» **Goal**
Return these lines word for word, starting at the line that contains "catalogue / barcode: US 1430054" and ending at the line that contains "family: Passifloraceae", with both of those lines included.

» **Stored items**
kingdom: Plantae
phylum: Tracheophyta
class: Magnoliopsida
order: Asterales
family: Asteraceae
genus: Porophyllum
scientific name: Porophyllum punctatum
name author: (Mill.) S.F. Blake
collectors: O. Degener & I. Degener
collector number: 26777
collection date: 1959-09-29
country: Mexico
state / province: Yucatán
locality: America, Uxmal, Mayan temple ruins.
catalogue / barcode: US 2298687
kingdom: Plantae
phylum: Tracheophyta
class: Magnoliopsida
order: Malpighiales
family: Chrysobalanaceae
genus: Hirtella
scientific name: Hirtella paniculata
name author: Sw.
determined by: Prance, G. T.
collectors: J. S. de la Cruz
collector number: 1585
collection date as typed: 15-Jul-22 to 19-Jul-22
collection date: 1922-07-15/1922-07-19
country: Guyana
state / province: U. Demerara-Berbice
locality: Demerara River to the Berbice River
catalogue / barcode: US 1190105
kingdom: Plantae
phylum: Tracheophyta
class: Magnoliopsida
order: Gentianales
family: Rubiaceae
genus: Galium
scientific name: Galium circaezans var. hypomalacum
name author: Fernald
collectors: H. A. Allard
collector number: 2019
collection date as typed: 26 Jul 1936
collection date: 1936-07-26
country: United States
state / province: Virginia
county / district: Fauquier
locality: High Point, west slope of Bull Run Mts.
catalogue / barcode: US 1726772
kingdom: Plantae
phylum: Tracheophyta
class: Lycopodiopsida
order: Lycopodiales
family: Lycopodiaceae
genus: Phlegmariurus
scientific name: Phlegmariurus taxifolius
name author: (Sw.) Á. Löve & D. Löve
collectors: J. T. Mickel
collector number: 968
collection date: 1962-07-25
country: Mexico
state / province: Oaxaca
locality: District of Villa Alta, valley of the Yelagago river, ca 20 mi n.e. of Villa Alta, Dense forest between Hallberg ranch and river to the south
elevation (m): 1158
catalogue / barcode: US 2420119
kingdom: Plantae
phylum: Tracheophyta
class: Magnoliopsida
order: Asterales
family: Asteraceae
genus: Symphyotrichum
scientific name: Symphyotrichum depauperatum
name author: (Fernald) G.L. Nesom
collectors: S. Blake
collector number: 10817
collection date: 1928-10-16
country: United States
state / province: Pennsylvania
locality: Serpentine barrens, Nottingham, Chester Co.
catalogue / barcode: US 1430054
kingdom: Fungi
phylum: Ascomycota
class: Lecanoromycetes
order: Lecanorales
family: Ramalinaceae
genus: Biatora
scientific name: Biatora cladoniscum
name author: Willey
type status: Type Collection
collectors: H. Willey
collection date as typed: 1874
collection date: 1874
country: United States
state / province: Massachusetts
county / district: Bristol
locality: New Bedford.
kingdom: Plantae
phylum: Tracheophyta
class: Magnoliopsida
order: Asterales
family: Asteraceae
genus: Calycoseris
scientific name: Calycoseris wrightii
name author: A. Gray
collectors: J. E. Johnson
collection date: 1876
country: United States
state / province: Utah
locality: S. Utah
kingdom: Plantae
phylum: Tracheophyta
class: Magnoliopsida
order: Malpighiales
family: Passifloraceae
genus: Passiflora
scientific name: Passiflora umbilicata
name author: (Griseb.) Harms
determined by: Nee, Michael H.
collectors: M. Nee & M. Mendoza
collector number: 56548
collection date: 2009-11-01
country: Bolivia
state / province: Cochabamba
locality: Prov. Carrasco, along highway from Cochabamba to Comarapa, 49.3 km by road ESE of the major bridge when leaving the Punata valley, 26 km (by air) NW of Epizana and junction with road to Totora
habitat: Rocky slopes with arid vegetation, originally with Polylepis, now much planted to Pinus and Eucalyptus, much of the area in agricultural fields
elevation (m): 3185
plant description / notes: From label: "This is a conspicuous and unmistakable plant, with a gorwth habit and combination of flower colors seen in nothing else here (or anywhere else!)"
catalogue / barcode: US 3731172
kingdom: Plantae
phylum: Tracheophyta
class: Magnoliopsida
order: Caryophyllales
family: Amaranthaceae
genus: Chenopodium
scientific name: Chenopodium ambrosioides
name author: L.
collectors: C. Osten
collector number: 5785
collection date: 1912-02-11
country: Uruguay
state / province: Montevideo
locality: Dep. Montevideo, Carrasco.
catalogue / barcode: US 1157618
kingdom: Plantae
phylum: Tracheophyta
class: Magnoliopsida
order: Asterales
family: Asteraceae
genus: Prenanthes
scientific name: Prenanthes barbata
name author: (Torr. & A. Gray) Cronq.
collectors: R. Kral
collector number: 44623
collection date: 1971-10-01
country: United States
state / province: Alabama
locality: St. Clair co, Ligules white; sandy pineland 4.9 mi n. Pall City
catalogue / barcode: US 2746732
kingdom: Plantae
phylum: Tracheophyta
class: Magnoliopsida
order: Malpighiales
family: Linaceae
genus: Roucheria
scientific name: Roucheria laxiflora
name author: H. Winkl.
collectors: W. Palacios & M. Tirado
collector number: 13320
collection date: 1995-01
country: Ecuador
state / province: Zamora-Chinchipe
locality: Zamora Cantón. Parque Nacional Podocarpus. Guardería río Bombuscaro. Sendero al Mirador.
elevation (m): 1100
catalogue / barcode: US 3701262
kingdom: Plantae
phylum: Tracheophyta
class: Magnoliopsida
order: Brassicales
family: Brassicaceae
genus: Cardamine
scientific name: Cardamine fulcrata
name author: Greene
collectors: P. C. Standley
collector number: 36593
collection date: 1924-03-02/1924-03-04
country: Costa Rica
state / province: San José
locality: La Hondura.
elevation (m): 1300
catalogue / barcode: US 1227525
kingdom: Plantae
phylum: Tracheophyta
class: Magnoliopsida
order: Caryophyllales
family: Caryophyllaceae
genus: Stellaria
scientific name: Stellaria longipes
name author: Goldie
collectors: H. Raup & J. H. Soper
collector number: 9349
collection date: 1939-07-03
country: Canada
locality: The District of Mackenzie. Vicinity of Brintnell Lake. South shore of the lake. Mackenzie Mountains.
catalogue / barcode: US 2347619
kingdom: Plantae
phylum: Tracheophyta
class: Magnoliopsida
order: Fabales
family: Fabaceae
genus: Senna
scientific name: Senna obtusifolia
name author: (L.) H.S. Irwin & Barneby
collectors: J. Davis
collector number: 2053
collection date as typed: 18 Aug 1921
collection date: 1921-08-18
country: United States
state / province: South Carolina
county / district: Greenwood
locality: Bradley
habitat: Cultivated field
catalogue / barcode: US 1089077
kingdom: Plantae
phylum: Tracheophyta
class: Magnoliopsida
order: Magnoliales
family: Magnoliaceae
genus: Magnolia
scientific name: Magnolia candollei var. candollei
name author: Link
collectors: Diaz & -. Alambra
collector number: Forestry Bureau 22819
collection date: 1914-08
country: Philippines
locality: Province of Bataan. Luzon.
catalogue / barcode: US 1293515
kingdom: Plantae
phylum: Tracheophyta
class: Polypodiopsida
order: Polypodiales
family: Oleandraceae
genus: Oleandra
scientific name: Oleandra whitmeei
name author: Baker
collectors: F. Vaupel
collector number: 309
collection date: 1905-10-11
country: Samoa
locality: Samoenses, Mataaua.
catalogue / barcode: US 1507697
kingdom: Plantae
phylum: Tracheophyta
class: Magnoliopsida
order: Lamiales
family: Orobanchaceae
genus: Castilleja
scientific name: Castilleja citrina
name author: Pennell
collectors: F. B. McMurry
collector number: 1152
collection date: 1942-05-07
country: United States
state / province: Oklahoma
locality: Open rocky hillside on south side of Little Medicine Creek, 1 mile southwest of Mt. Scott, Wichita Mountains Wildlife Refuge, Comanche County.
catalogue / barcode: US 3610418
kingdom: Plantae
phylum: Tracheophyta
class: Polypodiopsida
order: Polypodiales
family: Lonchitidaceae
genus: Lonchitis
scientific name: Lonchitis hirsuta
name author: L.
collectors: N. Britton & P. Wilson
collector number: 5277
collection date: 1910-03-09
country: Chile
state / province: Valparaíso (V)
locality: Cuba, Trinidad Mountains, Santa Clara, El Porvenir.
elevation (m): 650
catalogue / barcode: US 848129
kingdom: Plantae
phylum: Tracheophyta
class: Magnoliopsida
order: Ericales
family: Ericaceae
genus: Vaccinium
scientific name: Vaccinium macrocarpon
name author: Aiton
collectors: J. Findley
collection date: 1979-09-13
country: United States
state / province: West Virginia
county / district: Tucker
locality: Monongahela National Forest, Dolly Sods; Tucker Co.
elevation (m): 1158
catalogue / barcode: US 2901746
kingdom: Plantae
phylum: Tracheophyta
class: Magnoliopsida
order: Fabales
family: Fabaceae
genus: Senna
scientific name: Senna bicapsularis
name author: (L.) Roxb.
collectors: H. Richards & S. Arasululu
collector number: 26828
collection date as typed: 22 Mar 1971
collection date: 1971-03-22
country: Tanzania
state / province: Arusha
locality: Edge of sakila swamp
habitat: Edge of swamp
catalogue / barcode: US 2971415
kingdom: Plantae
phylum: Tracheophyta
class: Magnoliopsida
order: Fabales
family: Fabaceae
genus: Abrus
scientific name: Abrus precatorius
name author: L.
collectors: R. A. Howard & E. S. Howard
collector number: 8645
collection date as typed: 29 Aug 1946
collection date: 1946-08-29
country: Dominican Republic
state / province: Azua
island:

» **Written solution**
catalogue / barcode: US 1430054
kingdom: Fungi
phylum: Ascomycota
class: Lecanoromycetes
order: Lecanorales
family: Ramalinaceae
genus: Biatora
scientific name: Biatora cladoniscum
name author: Willey
type status: Type Collection
collectors: H. Willey
collection date as typed: 1874
collection date: 1874
country: United States
state / province: Massachusetts
county / district: Bristol
locality: New Bedford.
kingdom: Plantae
phylum: Tracheophyta
class: Magnoliopsida
order: Asterales
family: Asteraceae
genus: Calycoseris
scientific name: Calycoseris wrightii
name author: A. Gray
collectors: J. E. Johnson
collection date: 1876
country: United States
state / province: Utah
locality: S. Utah
kingdom: Plantae
phylum: Tracheophyta
class: Magnoliopsida
order: Malpighiales
family: Passifloraceae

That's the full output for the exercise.